“You’re sure?”
“As rain.”
“I don’t think that’s a saying.”
She smiled. “It should be. Will you try again?”
A battle waged in his bright blue eyes, the silence stretching long enough for embarrassment to nip through her drunken haze, until he finally rasped, “Stay still.”
Slowly closing the distance, his lips brushed hers, warm and soft. Her lashes lowered, and she pressed into the kiss, remembering how sweet the act could be.
The weight of his large hand curled around her hip. Warmth unraveled low in her belly as she breathed against his lips and softly licked at his tongue. She missed this. It had been so long.
The crinkle of his facial hair registered against her frozen cheeks. Facial hair? She jerked back and opened her eyes. Crushing guilt shoved her shoulders to the ground. Unfamiliar blue irises watched her. What was she doing? And on this day of all days!
She sat up, disgusted with herself and woozy from moving too fast. She fumbled with the cap of the bottle, needing to wash out her mouth. Oh, God, how could she?
“Hey…” He touched her back, and she tensed, angling away from the contact as she took a long swig of Jameson. “Maggie, you might want to slow down.”
She didn’t need someone telling her how to—
The trees swirled and swooped as her belly flipped.
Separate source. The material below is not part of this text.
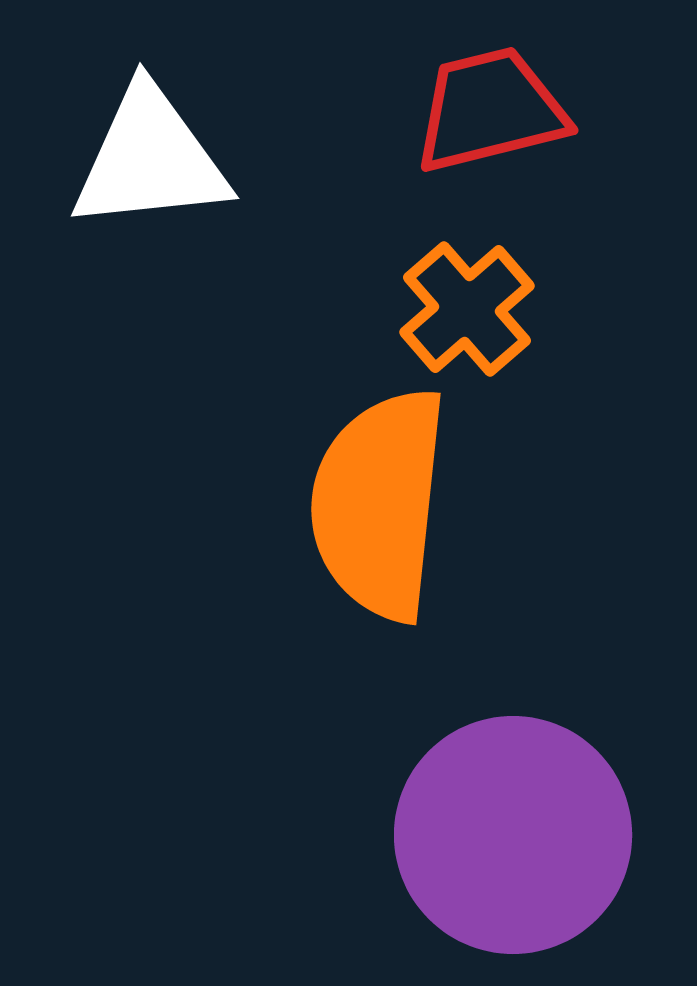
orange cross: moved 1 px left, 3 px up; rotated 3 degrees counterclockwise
She dropped the bottle onto the grass and rolled to her hands and knees, scrambling away as fast as she could crawl. She only made it a few feet before tripping over her arms and vomiting.
“Shit.” He crawled next to her and gathered her hair behind her shoulder. “Get it out.”
“You should go,” she groaned and then threw up her spleen. She should have eaten more than two bites at the bar and a banana today. She had nothing inside of her but whiskey, and her stomach wanted to throw everything out.
“I’m not leaving you like this.”
She shivered as another dry heave ripped through her. Sweat beaded her body from straining. No more. No more. Her mind clumsily begged her stomach to settle, but she felt the pull of another purge.
She wretched again, dry heaving and spitting into the lawn. Where was her blanket? If she got puke on it, she’d have to wash it and then it wouldn’t smell like Nash anymore.
Oh, God, Nash. What time was it?
It was almost time. What if he was watching?
Her stomach lurched and her face crumpled as she started to cry. “I’m so sorry…” She was a horrible wife.
“You don’t have to apologize. We’ve all been there.”
Why was her neighbor still there? Wiping her mouth on the back of her arm, she staggered to her feet. Thank God, the blanket was nowhere near the puke. She gathered it to her chest and took a jerky step away from him. What had she been thinking?
“I have to go.”
“Let me walk you in and get you situated. You need to drink some water and probably eat a piece of bread or something to sop up the—”
“No.” This had to end here. “I’ll be fine.”
He stood. “Maggie, I’m sorry about the kiss. I thought you wanted me to—”
“I have to go.” She rushed inside, not wanting an account of her despicable behavior. Locking the door, she slid her back down the wall, pressing her face into the blanket as she let her tears freely fall.
Wiping her nose on her sleeve, she cried promises to herself. To Nash. To the emptiness that was her life.
“It didn’t count. None of that was real. Nothing happened. Nothing happened. It didn’t count. I’m sorry.”
Chapter 9
Maggie awoke the following morning on the kitchen floor. “Oh, God.” She winced as she tried to move but everything hurt.
Everything always hurt on March eighteenth. The weight of the day seemed lodged right on top of her chest. She already doubted her strength to survive the next twenty-four hours. Maybe she should just start drinking now, nip this hangover in the bud with a little hair of the dog and just get mind-numbingly wasted. That was a plan.
She pushed herself off the floor and guzzled a glass of water. Only one hour until work and she needed to get moving.
She rushed through her morning routine, making coffee and taking a quick shower. After swallowing down two aspirin, she filled her thermos and bundled up for the ride in. When she turned the knob the door didn’t budge. Her brow creased with confusion, and she winced, her whiskey-soaked brain still sore from the night before.
She never locked the back door. Her sister lectured her about leaving the house open constantly. Her stare moved to the backyard. A tickle of unease crept up her spine.
She unlocked the door and walked down the back porch steps, looking for some clue to why she felt so … off. Puddles soaked the grass, but the driveway was bone dry. Did it rain over half the yard?